*ASSIGNMENT 1*:
Print the portion of the passage on the doit tool that begins at the words "It's like nothing" and ends after the words "a student either.".
*ASSIGNMENT 2*:
In the records, take the lines from the one containing "How many slices are in this pie chart?" through the end of the records, and write them out again with "larger" replaced by "greater" and nothing else changed. Leave the pictures out.

*SELECTED PASSAGE*:
I tried many and always felt frustrated: some of those tools are not cross platform, some are very hard to setup, some don't deal with dependencies, some are heavy and some have a weird DSL.

It's like nothing was at the right level of compromise: either too low level, or too abstracted away, too big or too small, to simple or too complicated, too niche or too corporate. I'm not google, but I'm not a student either.

Is there anything for an honest coder-plumber?

And one day I tried one more: pydoit.org.

It's not perfect, but it's productive.

It's not overpowered, but it can do the daily stuff.

It's not Usain Bolt, but it gets there in time.

So I kept at it.

Despite the numerous quirks of this little tool, it has less dark corners than the competition, and was consistently a boost to each project I introduced it to. Cost was minimal. Colleagues picked it up without much fuzz.

It didn't win a prize for the most amazing tool in the world.

But it's nice.

Try it.

What does doit do?

Mostly, it's a cli tool to run stuff.

You create a task, you give it a name plus a bunch of actions. The action are commands and/or Python functions to run. Then when you call the name, they run.

At first, you use it because, who remember all the options you need to pass to sphinx to build the doc? Or because it's easier than finding out how to setup the PYTEST_ADDOPTS for the whole team. Or because you have a different port for each project dev servers and you are fed up to have to fiddle to find it back every time you switch.

So you create a "build_doc", "test", and "dev_server" commands.

Then you are pleased to realize all your projects with different stacks have the exact same workflow now. This is nice.

Then you start stacking commands into commands. How about "build" calling "test", "build_doc", then "make_package"?

Ah, the CI has become simpler, it just installs stuff and call doit now.

Then you are realizing you wish you would not always be building the doc when you make the package. Sometimes the doc hasn't changed. But it turns out you can add a few lines to set dependencies on changed files.

Pure Python syntax, no PHONY to forget, no compiler-related flags, works on windows, mac and linux… There is a lot to like here.

Doing it

I would say, just "pip install doit", but if you have read the blog before you know I would rather say to activate your virtual environment and run "python -m pip install doit".

Now create a "dodo.py" file at the root of your project. Yes, "dodo.py". Don't ask.

And put the following in it:

def task_hello():
    return {
        "actions": ['echo hello'],
    }

And now run:

python -m doit hello

You will get:

python -m doit hello
.  hello

Congrats, you just did it. You created and ran your first task.

I encourage to use "python -m doit" just in case your PATH is all broken, but if you are in a virtual environment, calling "doit" alone is usually find.

So for the rest of the tutorial, I will simply use "doit" instead of "python -m doit".

Scaling down

I like systems that scale up, but also scale down. Things that I can use with my clients, but also on a dumb personal project.

doit does this very well: if all what you want is to run a bunch of commands, you don't need much:

def task_do_stuff():
    return {
        "actions": [
            'command one',
            'command two',
            'command three'
        ],
    }

It will run it your system shell, so you can use the syntax you are used to. It even deals with pipes transparently.

(Chart-based quiz items)

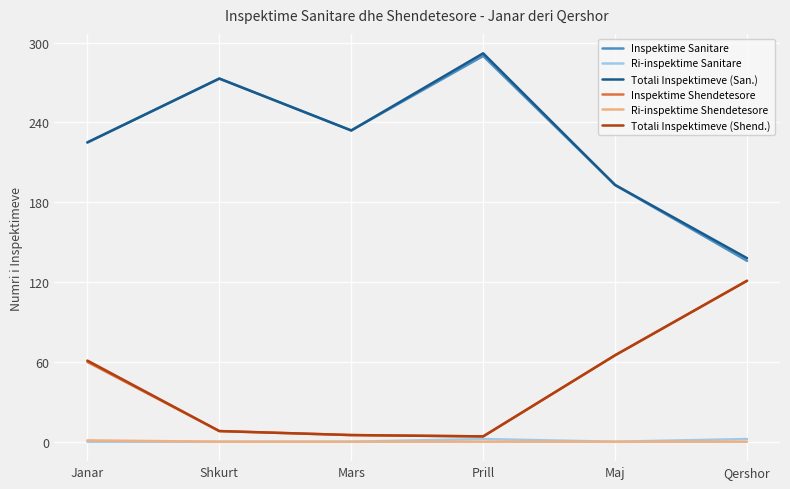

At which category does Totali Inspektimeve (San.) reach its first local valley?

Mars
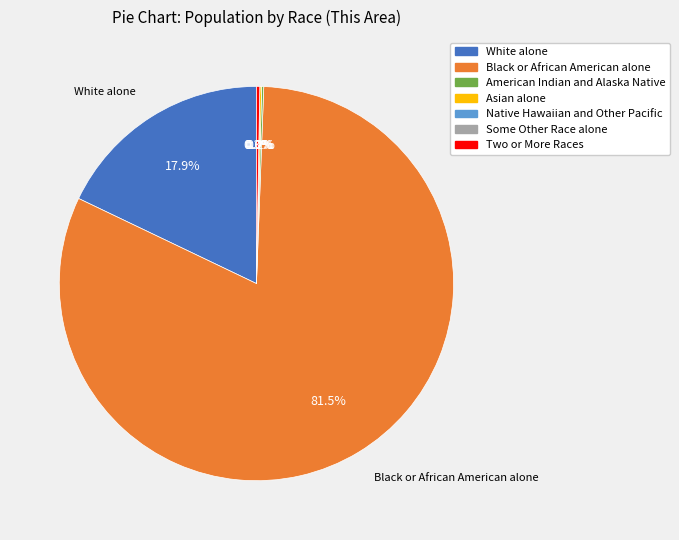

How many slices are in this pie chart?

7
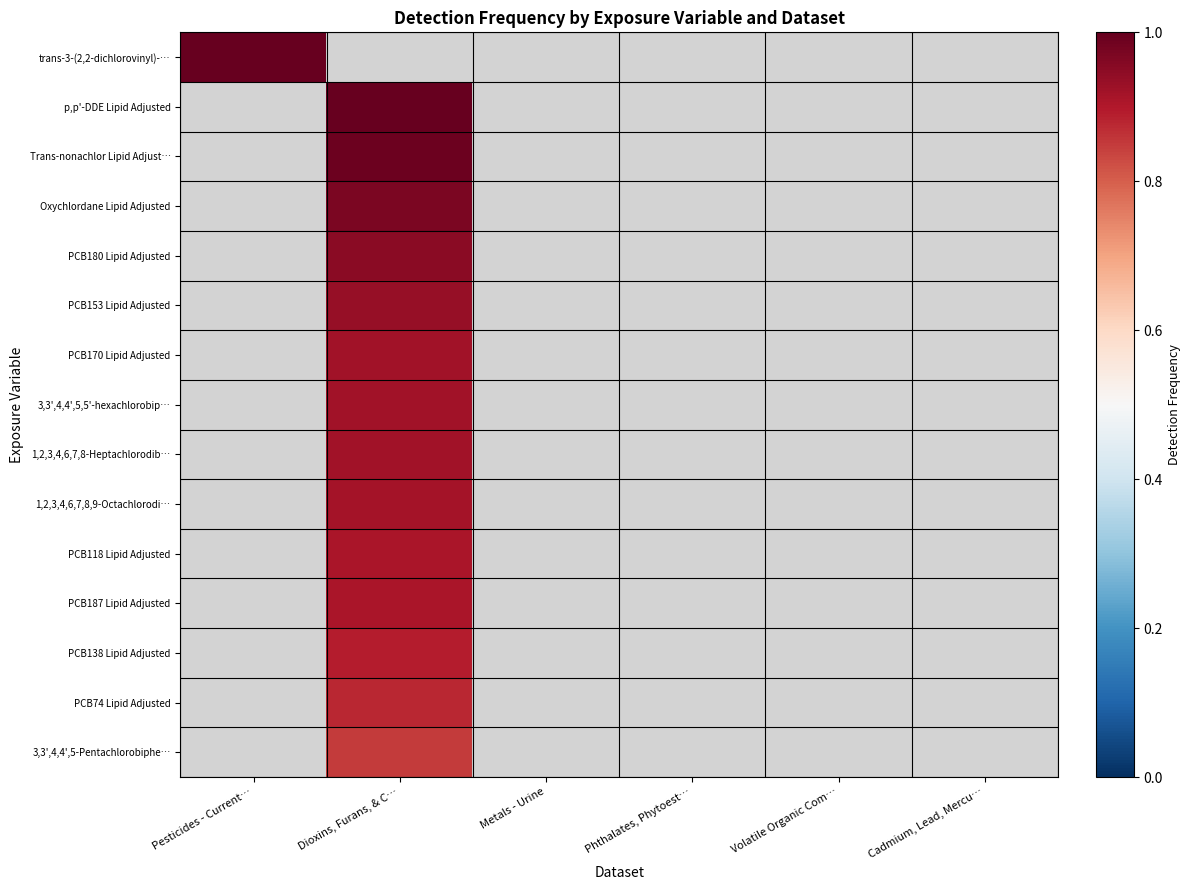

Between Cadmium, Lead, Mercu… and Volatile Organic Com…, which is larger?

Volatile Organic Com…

*YOUR RESPONSE 1*:
It's like nothing was at the right level of compromise: either too low level, or too abstracted away, too big or too small, to simple or too complicated, too niche or too corporate. I'm not google, but I'm not a student either.

*YOUR RESPONSE 2*:
How many slices are in this pie chart?

7

Between Cadmium, Lead, Mercu… and Volatile Organic Com…, which is greater?

Volatile Organic Com…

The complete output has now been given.